After 30 years in Boston, I’ve finally stopped searching job ads in Ireland
After my parents died, the tie was broken. My life and family are American now
Sean Rogers with his family in Cambridge, Massachusetts: ‘It’s been two years now since my last trip home and the pull has gone.’
Bostonians seem to abandon the city in late August. It is the only month of the year I can drive downtown and not get snarled up in traffic driving along Storrow Drive, which separates Boston from Cambridge. The city feels empty, except for tourists clogging the sidewalks, and strolling at a snail’s pace along narrow brick streets.

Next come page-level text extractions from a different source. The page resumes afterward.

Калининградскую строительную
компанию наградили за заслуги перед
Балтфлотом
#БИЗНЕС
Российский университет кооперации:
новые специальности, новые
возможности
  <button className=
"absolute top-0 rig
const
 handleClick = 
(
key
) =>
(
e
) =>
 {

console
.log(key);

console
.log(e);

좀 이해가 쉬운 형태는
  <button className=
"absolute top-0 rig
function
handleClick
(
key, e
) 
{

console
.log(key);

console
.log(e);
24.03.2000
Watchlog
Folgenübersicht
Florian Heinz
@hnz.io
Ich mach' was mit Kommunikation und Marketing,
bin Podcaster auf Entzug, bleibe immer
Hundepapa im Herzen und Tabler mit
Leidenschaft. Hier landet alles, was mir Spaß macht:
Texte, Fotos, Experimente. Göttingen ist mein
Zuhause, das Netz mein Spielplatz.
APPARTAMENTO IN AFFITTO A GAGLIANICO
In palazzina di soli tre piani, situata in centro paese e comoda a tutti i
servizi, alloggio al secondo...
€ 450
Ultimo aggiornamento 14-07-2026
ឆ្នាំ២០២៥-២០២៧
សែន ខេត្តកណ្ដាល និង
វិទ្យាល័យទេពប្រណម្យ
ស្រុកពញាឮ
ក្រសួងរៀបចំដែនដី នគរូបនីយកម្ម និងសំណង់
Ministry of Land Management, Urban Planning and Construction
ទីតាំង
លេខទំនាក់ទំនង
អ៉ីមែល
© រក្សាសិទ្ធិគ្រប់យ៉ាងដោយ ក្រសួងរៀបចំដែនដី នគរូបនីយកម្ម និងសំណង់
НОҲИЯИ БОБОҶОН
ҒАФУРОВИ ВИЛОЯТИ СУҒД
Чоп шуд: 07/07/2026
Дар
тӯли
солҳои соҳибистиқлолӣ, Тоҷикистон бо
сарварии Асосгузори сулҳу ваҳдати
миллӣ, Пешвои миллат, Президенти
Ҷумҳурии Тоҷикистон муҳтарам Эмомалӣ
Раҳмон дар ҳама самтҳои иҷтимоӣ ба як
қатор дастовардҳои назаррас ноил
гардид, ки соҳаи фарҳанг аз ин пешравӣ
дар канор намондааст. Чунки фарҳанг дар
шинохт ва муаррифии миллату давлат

I had to get my son Henry to French camp by 9am, so we jumped into the street to bypass a mob of children and tour guides. After 30 years in Boston, I know the traffic patterns well.
“He’s Irish, Dad – he’s just moved over here from Dublin – but he sounds English?”
“Well there are many Irish accents … maybe he just sounds English to you?”
“No Dad, he’s English. You know I’m good at accents.”
“He could be from south Dublin or his parents could be English?”
I go into the differences between north and south Dublin, but decide not to direct him immediately to the Ross O’Carroll-Kelly columns.
“But Dad, he doesn’t say ‘me spoon’ or ‘me hat’?”
Explaining the many different Irish and English accents to a stubborn 12-year-old, who takes “YouTube” Irish as the definitive Irish, is harder than you might think.
Dropping Henry off in Boston’s Back Bay allows me time to stroll home through the Boston Public Garden, established in 1837. I’ve often rushed through this beautiful green space in the heart of the city, on my way to somewhere else, but never with a few minutes to spare and time to reflect. I sit down under a large weeping willow and take in the beginnings of a steamy Boston morning.
Swan Boats are moving slowly under pedal power across the lagoon, and I hear a group of Irish students chatting. On this late summer’s day, they must be thinking about the return home after their J1 experience, just as I was contemplating my return in the late summer of 1983.
The excitement of going home was palpable over those final few days. Tickets checked and checked again, college thesis finalised and $2,000 in my back pocket, my American mission was accomplished. Memories had been made and bucket list checked: photos taken on top of the World Trade Centre, at the Statue of Liberty and in Times Square. Returning to the States again was never an option I considered then. Having American children was beyond the pale.
The iPhone in my pocket buzzes.
“Dad, I’m the oldest here.”
“Don’t worry, it’s only for two weeks.”
Dad, you’re not listening – I’m the oldest here.”
“Ok, we can change to rock climbing for the final week of summer.”
Time has moved on and my Mum and Dad are both gone now. I heard her say in those last days that they had a good life – a realisation that their time was near. I was lucky enough to spend a few long weekends in Ireland caring for them before they left.
I told her I loved her over the phone from Massachusetts, and that I’d see her soon. We were not a family to say such things, but I heard her tell the carer what I said.
“He loves me you know, he just told me.”
I realised this week that I no longer want to open the Executive Jobs section in The Irish Times. I used to check the Irish job ads frequently, but in all these years, I never applied for any position. It was a habit, a comfort. A link to somewhere else. There’s no need anymore.
Last trip home
It’s been two years now since my last trip home and the pull has gone. It’s a scary thing when it happens; it was unexpected. No more running through the airport for my duty-free purchases and the cigs for mum. No more welcomes in the wee hours of the morning and drives past the Harp Brewery in Dundalk; no more “what time did you leave at” and “how many were on the flight” questions.
The iPhone goes again. “Dad, you forgot my lunch.”
“Ok, I’ll drop by with it.”
“Dad, don’t forget and stop daydreaming .”
“I will – don’t worry Henry. On my way.”